Thanks BTUx9 for a totally painless script and clear instructions. I owe you a pint!


----------



## goony

You "da man" *BTUx9* - 4 Zipper'd boxes updated just now; easily, painlessly!

I'm glad I waited until (nearly) the last minute!


----------



## tbeckner

Nice Script/Patch and thanks so very much for creating it.

The script gives directions on how to REMOVE the 30 second skip, but how do we REMOVE the backdoors from being activated from the Install62a.tcl script? 

*Do we remove the 17th line to remove backdoors from being activated?*


----------



## zarsky99

For whatever it is worth. I just upgraded my DVR40 to 6.2a with BTU's script and it so far looks good. Also, I am still having problems with my USB Ethernet adaptor, so I decided to transfer the files via zmodem over the serial cable in order to perform the installation. It worked just fine. So if for whatever reason, anyone was thinking about using the serial connection to perform the upgrade...have no fear...it works!

I have noticed this output while booting up....is this anything to be concerned about?

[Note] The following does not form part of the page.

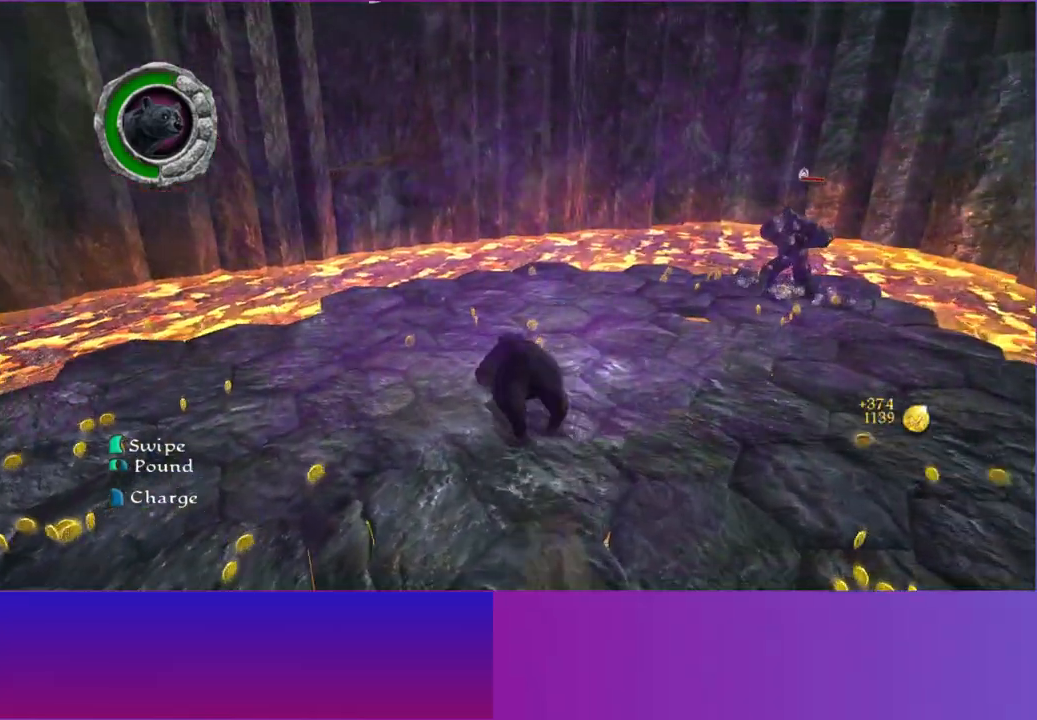
{"dt_ms": 1000, "buttons": [], "left_stick": "up", "right_stick": "center", "button_events": [[700, "B", "down"], [850, "B", "up"]]}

> EXT2-fs warning: checktime reached, running e2fsck is recommended


UPDATE: I double-checked the guide....I no longer have any 2am Sunday programs....hooray...BTU is da man! Now I just to get my slices, so I can run the activate script and be totally legit.

UPDATE 2: Nevermind my comment on the EXT2-fs warning...I should have googled first. I realize that is ok now.


----------



## zarsky99

I captured my terminal output while booting prior to the update, during the update, and immediately after the update. I attached the files here, just in case it helps BTU and others verify what a good installation should look like. Some of the formatting is wack, because hypertrm did not want to do a nice copy-n-paste for me, but I think the data is all there.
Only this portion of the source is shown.